Entitled “Vision Zero: How Safer Streets in New York City Can Save More Than 100 Lives a Year,” the extensive study reports that more New Yorkers are now killed in car accidents than by gunfire, though the number of traffic fatalities has been falling for years and continues to do so.
In 2009, the last year for which figures were cited, 268 people were killed by crashes on the streets of the city, the study said, citing Department of Motor Vehicle records. That marked a decline of 30 percent since 2001, when the number was 381.
But the total is still far higher than it has to be, according to the report.
“One New Yorker is killed every 35 hours in a traffic crash,” the study says. “And for every eight traffic fatalities, New Yorkers suffer one hundred life-altering serious injuries — nearly 34,000 over the past eight years — including the loss of limb, immobility, traumatic brain injury or chronic pain.”
It continues, “These facts are all the more alarming because most traffic deaths and injuries can be avoided.
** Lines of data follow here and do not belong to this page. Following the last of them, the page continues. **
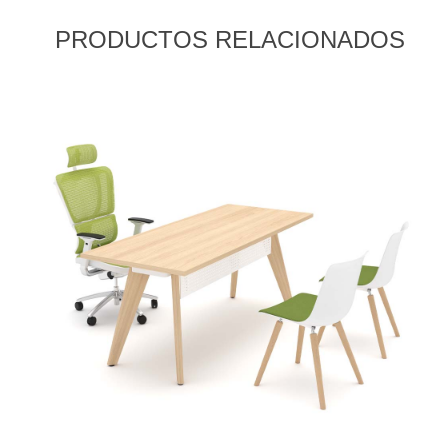
PRODUCTOS RELACIONADOS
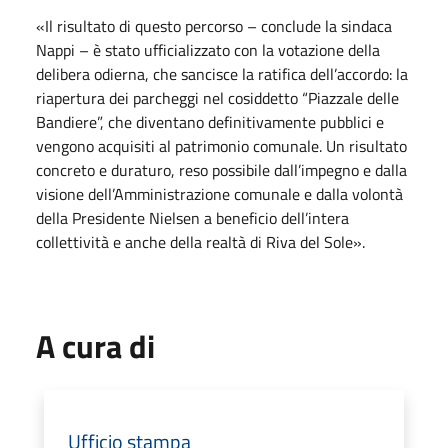
«Il risultato di questo percorso – conclude la sindaca
Nappi – è stato ufficializzato con la votazione della
delibera odierna, che sancisce la ratifica dell’accordo: la
riapertura dei parcheggi nel cosiddetto “Piazzale delle
Bandiere”, che diventano definitivamente pubblici e
vengono acquisiti al patrimonio comunale. Un risultato
concreto e duraturo, reso possibile dall’impegno e dalla
visione dell’Amministrazione comunale e dalla volontà
della Presidente Nielsen a beneficio dell’intera
collettività e anche della realtà di Riva del Sole».
A cura di
Ufficio stampa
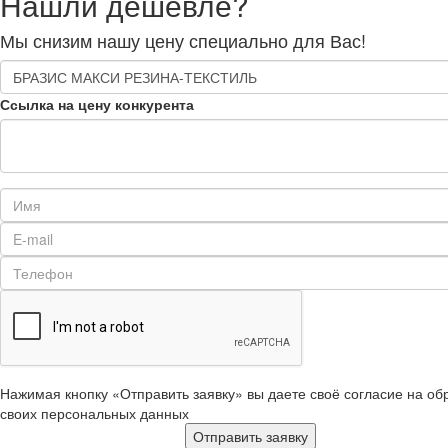
Нашли дешевле?
Мы снизим нашу цену специально для Вас!
Ссылка на цену конкурента
Нажимая кнопку «Отправить заявку» вы даете своё согласие на об
своих персональных данных
Отправить заявку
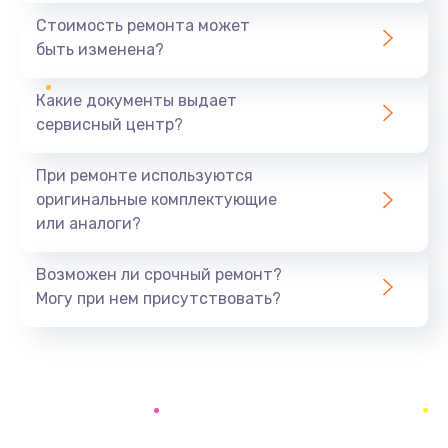
1440 руб.
Стоимость ремонта может
быть изменена?
Заказать
Какие документы выдает
Ремонт южного моста
сервисный центр?
1900 руб.
Заказать
При ремонте используются
оригинальные комплектующие
Замена батарейки BIOS
или аналоги?
600 руб.
Заказать
Возможен ли срочный ремонт?
Могу при нем присутствовать?
Настройка BIOS
150 руб.
Заказать
Ремонт цепи питания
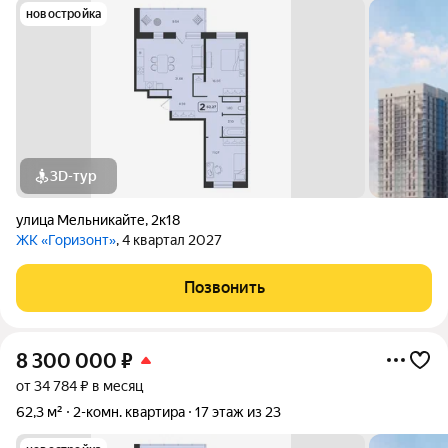
новостройка
3D-тур
улица Мельникайте
,
2к18
ЖК «Горизонт»
, 4 квартал 2027
Позвонить
8 300 000
₽
от 34 784 ₽ в месяц
62,3 м²
2-комн. квартира
17 этаж из 23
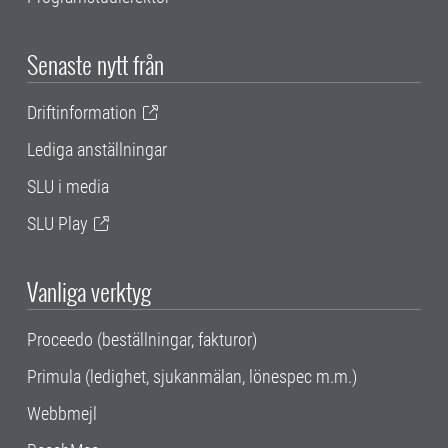
Senaste nytt från
Driftinformation
Lediga anställningar
SLU i media
SLU Play
Vanliga verktyg
Proceedo (beställningar, fakturor)
Primula (ledighet, sjukanmälan, lönespec m.m.)
Webbmejl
Many of our peer cities in western and northern Europe have traffic fatality rates half of New York City’s.”
The key, according to the report, is for the city to continue implementing more traffic-calming measures like lower speed limits and narrower lanes, as well as better accommodating bicyclists and pedestrians. Transportation Alternatives has been the leading non-governmental force behind the city’s expansion of bike lanes and increasing restrictions on motor vehicles in recent years.
Among the study’s other key findings were these:
• On average, 317 New Yorkers are killed in traffic every year. In addition, New Yorkers suffered 34,000 life-altering injuries over the past nine years, or 3,774 a year.
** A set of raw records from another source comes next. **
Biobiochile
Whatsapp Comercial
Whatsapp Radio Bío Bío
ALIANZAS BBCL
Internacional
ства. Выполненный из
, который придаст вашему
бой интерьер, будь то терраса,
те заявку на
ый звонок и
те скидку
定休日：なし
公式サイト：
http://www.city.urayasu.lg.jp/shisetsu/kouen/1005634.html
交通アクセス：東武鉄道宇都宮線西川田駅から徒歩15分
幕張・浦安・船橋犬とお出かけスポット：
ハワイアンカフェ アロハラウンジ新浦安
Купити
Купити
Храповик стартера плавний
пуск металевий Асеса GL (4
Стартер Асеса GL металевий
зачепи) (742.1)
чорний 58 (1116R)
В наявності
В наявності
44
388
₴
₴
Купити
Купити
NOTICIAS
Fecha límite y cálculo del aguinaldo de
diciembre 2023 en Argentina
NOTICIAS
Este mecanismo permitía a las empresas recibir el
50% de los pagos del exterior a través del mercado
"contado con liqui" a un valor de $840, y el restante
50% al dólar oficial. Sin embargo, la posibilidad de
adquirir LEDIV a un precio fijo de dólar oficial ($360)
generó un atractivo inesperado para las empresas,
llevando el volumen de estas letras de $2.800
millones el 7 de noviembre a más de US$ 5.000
• Being struck by a car is the most common cause of injury-related death among children 1 to14 years of age and the second-most common cause among those aged 15 and older.
• The city has made tremendous progress in terms of street safety over the past decade, but New York is still behind our peer cities in western and northern Europe.
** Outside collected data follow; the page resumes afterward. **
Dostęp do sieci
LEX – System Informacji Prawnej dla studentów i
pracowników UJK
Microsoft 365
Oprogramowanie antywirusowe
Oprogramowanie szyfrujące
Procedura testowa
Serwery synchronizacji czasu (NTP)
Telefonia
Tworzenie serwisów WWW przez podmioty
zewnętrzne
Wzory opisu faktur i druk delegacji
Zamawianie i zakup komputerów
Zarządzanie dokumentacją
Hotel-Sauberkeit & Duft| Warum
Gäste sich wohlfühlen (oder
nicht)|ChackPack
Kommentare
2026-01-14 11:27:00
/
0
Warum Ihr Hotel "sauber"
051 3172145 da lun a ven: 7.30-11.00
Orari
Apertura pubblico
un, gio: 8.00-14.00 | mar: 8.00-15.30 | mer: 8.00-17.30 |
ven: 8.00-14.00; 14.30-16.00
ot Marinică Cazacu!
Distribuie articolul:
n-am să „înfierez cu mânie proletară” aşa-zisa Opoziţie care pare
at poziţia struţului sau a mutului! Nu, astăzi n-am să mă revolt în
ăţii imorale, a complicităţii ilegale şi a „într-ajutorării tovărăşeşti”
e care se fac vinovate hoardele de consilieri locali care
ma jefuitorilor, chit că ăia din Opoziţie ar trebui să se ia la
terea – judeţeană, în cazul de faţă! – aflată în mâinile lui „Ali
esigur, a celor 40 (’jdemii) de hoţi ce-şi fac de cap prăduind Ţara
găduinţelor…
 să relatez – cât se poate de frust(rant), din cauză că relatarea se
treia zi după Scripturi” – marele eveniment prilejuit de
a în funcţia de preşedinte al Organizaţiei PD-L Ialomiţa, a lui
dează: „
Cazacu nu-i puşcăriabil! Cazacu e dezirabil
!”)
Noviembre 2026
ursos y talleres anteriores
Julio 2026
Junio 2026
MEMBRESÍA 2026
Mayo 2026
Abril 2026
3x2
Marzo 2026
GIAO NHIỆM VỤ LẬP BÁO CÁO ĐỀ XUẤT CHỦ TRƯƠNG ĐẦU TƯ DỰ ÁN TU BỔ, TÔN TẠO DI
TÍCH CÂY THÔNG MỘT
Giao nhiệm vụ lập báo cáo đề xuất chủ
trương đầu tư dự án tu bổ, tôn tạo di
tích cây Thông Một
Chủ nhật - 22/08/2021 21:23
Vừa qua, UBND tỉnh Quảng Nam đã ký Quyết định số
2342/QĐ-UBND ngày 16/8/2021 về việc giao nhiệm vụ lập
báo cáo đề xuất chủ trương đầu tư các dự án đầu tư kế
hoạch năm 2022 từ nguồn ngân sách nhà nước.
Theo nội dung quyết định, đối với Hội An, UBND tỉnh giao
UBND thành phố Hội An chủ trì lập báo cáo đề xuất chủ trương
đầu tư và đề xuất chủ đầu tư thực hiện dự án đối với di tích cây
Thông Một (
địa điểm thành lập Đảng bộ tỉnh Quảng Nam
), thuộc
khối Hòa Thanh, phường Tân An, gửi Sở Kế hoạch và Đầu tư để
• New York is the safest U.S. city in terms of traffic fatalities, but the U.S. has a dismal record on street safety overall, with fatality rates comparable to countries in the former Soviet Republics, Latin America and Eastern Europe.
• Over 100 lives could be saved every year if New York’s traffic fatality rate was the same as many of our peer cities. Paris, Berlin, Stockholm, Oslo and Helsinki have fatality rates half of New York City’s.
• In 2009, traffic incidents cost the city and its residents over $4 billion. In comparison, the city dedicated less than one percent of that amount to its street safety programs in fiscal year 2009, or $33.4 million in capital commitments and $3.9 million in operating expenses.
The study advocates for lower speed limits, specifically 20 miles per hour on city streets where the limit is now 30, and more European-style features like bike lanes, roundabouts and pedestrian plazas.
It also acknowledges that such changes are controversial, and adds that the city should do more to convince skeptics that they have concrete positive benefits.
The full study is posted on the Drum Major Policy Institute and Transportation Alternatives websites.